» What to work on: In one to three sentences, explain what reasons the piece on Fifties design below gives for saying mid-century design "is having something of a moment."

» Extract provided:
* * * * * * *

Festivals of Design

The end of post-war austerity was celebrated by the Festival of Britain in 1951. Sixty years on today’s designers are lauding the design that was a hallmark of the festival and the Fifties era. Pamela Buxton reports

Mid-century design, specifically that of the Fifties, is having something of a moment, with the celebrations this summer of the 60th anniversary of the Festival of Britain and a new exhibition on the work of Robin and Lucienne Day. The famous Skylon and Dome of Discovery may be long gone but the imagery and influence of the 1951 event lives on.

There’s festival-themed wallpaper from Mini Moderns, wall paint with newly issued Fifties paint colours from Fired Earth and mid-century nostalgia at Wayne Hemingway’s Vintage event in July. But this trend hasn’t popped up out of nowhere.

* * * * * * *

» Available data:
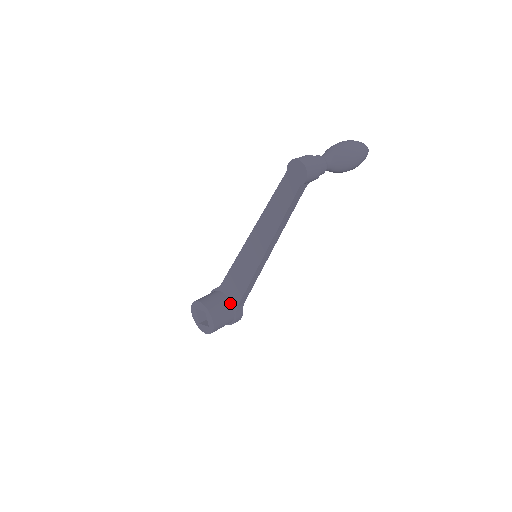
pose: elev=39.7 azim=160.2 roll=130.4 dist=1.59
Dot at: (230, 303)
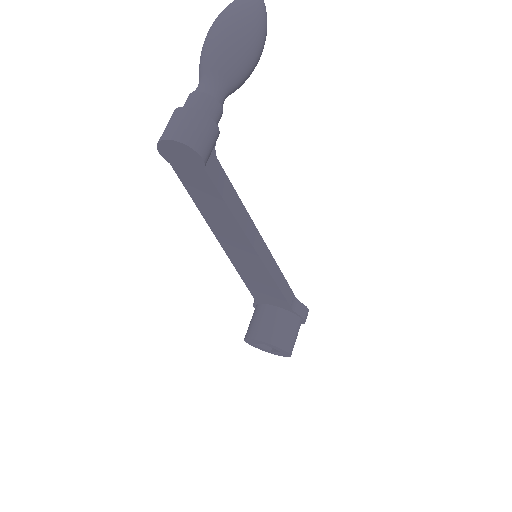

* * * * * * *

» Exercise answer: It attributes the surge to this summer's celebrations of the 60th anniversary of the Festival of Britain and to a new exhibition on the work of Robin and Lucienne Day.